**Recorded data**
========

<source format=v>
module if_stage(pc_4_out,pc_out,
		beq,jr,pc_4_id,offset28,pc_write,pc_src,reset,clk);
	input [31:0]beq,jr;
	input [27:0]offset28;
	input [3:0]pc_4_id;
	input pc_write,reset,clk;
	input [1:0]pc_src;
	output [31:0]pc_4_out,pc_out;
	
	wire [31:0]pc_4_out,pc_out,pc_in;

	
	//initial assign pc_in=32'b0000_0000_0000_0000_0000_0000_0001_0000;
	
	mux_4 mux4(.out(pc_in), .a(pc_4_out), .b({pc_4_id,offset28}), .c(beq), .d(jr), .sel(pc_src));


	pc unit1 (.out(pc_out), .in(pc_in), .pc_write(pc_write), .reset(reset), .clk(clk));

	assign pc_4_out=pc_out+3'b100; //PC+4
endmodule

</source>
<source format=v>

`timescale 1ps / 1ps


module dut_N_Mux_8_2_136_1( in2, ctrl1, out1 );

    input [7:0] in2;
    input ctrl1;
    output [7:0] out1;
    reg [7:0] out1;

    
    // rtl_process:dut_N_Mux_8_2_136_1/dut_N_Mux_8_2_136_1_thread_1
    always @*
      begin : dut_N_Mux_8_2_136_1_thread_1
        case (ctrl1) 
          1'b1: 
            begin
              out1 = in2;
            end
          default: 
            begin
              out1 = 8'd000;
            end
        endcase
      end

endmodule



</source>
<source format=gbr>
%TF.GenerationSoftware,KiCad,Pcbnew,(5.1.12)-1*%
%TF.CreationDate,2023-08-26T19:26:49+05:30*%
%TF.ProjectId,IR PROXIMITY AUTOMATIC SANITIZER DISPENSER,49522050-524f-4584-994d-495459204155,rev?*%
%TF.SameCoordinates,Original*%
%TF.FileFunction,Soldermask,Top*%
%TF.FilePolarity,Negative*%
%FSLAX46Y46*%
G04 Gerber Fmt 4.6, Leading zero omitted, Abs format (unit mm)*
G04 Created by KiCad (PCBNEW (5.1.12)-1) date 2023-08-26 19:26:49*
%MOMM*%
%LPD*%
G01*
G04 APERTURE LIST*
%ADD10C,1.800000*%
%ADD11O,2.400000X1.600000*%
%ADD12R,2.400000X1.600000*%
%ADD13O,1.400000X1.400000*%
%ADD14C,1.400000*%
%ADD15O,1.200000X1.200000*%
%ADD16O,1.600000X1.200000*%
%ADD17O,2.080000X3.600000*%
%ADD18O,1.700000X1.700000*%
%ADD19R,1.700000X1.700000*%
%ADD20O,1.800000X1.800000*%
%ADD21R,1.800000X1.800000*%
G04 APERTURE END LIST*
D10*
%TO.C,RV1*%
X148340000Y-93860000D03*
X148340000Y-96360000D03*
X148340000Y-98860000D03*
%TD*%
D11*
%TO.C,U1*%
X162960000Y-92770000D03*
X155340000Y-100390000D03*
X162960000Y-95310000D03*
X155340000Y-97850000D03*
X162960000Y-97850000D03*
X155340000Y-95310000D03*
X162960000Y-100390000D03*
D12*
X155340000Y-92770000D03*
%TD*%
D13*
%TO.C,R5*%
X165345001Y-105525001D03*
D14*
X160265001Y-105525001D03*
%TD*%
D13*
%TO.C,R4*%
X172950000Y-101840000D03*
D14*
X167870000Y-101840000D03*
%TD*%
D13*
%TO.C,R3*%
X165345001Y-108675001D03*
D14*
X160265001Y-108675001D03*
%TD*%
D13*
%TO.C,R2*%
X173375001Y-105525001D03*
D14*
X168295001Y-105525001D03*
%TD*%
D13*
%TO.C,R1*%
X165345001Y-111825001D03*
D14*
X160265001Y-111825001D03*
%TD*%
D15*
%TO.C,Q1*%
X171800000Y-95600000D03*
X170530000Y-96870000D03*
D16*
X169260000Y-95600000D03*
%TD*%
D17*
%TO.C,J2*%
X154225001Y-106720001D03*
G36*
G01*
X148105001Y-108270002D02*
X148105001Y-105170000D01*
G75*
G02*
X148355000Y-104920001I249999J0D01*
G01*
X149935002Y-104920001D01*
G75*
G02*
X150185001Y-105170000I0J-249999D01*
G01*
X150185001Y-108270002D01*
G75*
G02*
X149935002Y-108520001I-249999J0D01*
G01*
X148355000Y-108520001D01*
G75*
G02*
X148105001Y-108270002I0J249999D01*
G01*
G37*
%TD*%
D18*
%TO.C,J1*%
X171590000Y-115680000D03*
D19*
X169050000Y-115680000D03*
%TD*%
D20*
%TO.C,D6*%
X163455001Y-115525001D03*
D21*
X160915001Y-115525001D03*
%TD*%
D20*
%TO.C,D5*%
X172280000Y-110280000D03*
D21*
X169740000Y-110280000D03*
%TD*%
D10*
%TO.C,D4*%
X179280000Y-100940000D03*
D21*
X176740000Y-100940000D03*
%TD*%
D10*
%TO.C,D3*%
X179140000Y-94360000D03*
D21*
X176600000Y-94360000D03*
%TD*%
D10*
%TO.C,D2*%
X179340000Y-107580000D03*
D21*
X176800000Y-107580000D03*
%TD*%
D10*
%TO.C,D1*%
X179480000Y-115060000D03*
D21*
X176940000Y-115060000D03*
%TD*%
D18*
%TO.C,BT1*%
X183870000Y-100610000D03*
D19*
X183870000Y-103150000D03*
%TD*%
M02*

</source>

========

**Assignment**
A faithful copy of the whole listing is needed.

**Solution for this task**
<source format=v>
module if_stage(pc_4_out,pc_out,
		beq,jr,pc_4_id,offset28,pc_write,pc_src,reset,clk);
	input [31:0]beq,jr;
	input [27:0]offset28;
	input [3:0]pc_4_id;
	input pc_write,reset,clk;
	input [1:0]pc_src;
	output [31:0]pc_4_out,pc_out;
	
	wire [31:0]pc_4_out,pc_out,pc_in;

	
	//initial assign pc_in=32'b0000_0000_0000_0000_0000_0000_0001_0000;
	
	mux_4 mux4(.out(pc_in), .a(pc_4_out), .b({pc_4_id,offset28}), .c(beq), .d(jr), .sel(pc_src));


	pc unit1 (.out(pc_out), .in(pc_in), .pc_write(pc_write), .reset(reset), .clk(clk));

	assign pc_4_out=pc_out+3'b100; //PC+4
endmodule

</source>
<source format=v>

`timescale 1ps / 1ps


module dut_N_Mux_8_2_136_1( in2, ctrl1, out1 );

    input [7:0] in2;
    input ctrl1;
    output [7:0] out1;
    reg [7:0] out1;

    
    // rtl_process:dut_N_Mux_8_2_136_1/dut_N_Mux_8_2_136_1_thread_1
    always @*
      begin : dut_N_Mux_8_2_136_1_thread_1
        case (ctrl1) 
          1'b1: 
            begin
              out1 = in2;
            end
          default: 
            begin
              out1 = 8'd000;
            end
        endcase
      end

endmodule



</source>
<source format=gbr>
%TF.GenerationSoftware,KiCad,Pcbnew,(5.1.12)-1*%
%TF.CreationDate,2023-08-26T19:26:49+05:30*%
%TF.ProjectId,IR PROXIMITY AUTOMATIC SANITIZER DISPENSER,49522050-524f-4584-994d-495459204155,rev?*%
%TF.SameCoordinates,Original*%
%TF.FileFunction,Soldermask,Top*%
%TF.FilePolarity,Negative*%
%FSLAX46Y46*%
G04 Gerber Fmt 4.6, Leading zero omitted, Abs format (unit mm)*
G04 Created by KiCad (PCBNEW (5.1.12)-1) date 2023-08-26 19:26:49*
%MOMM*%
%LPD*%
G01*
G04 APERTURE LIST*
%ADD10C,1.800000*%
%ADD11O,2.400000X1.600000*%
%ADD12R,2.400000X1.600000*%
%ADD13O,1.400000X1.400000*%
%ADD14C,1.400000*%
%ADD15O,1.200000X1.200000*%
%ADD16O,1.600000X1.200000*%
%ADD17O,2.080000X3.600000*%
%ADD18O,1.700000X1.700000*%
%ADD19R,1.700000X1.700000*%
%ADD20O,1.800000X1.800000*%
%ADD21R,1.800000X1.800000*%
G04 APERTURE END LIST*
D10*
%TO.C,RV1*%
X148340000Y-93860000D03*
X148340000Y-96360000D03*
X148340000Y-98860000D03*
%TD*%
D11*
%TO.C,U1*%
X162960000Y-92770000D03*
X155340000Y-100390000D03*
X162960000Y-95310000D03*
X155340000Y-97850000D03*
X162960000Y-97850000D03*
X155340000Y-95310000D03*
X162960000Y-100390000D03*
D12*
X155340000Y-92770000D03*
%TD*%
D13*
%TO.C,R5*%
X165345001Y-105525001D03*
D14*
X160265001Y-105525001D03*
%TD*%
D13*
%TO.C,R4*%
X172950000Y-101840000D03*
D14*
X167870000Y-101840000D03*
%TD*%
D13*
%TO.C,R3*%
X165345001Y-108675001D03*
D14*
X160265001Y-108675001D03*
%TD*%
D13*
%TO.C,R2*%
X173375001Y-105525001D03*
D14*
X168295001Y-105525001D03*
%TD*%
D13*
%TO.C,R1*%
X165345001Y-111825001D03*
D14*
X160265001Y-111825001D03*
%TD*%
D15*
%TO.C,Q1*%
X171800000Y-95600000D03*
X170530000Y-96870000D03*
D16*
X169260000Y-95600000D03*
%TD*%
D17*
%TO.C,J2*%
X154225001Y-106720001D03*
G36*
G01*
X148105001Y-108270002D02*
X148105001Y-105170000D01*
G75*
G02*
X148355000Y-104920001I249999J0D01*
G01*
X149935002Y-104920001D01*
G75*
G02*
X150185001Y-105170000I0J-249999D01*
G01*
X150185001Y-108270002D01*
G75*
G02*
X149935002Y-108520001I-249999J0D01*
G01*
X148355000Y-108520001D01*
G75*
G02*
X148105001Y-108270002I0J249999D01*
G01*
G37*
%TD*%
D18*
%TO.C,J1*%
X171590000Y-115680000D03*
D19*
X169050000Y-115680000D03*
%TD*%
D20*
%TO.C,D6*%
X163455001Y-115525001D03*
D21*
X160915001Y-115525001D03*
%TD*%
D20*
%TO.C,D5*%
X172280000Y-110280000D03*
D21*
X169740000Y-110280000D03*
%TD*%
D10*
%TO.C,D4*%
X179280000Y-100940000D03*
D21*
X176740000Y-100940000D03*
%TD*%
D10*
%TO.C,D3*%
X179140000Y-94360000D03*
D21*
X176600000Y-94360000D03*
%TD*%
D10*
%TO.C,D2*%
X179340000Y-107580000D03*
D21*
X176800000Y-107580000D03*
%TD*%
D10*
%TO.C,D1*%
X179480000Y-115060000D03*
D21*
X176940000Y-115060000D03*
%TD*%
D18*
%TO.C,BT1*%
X183870000Y-100610000D03*
D19*
X183870000Y-103150000D03*
%TD*%
M02*

</source>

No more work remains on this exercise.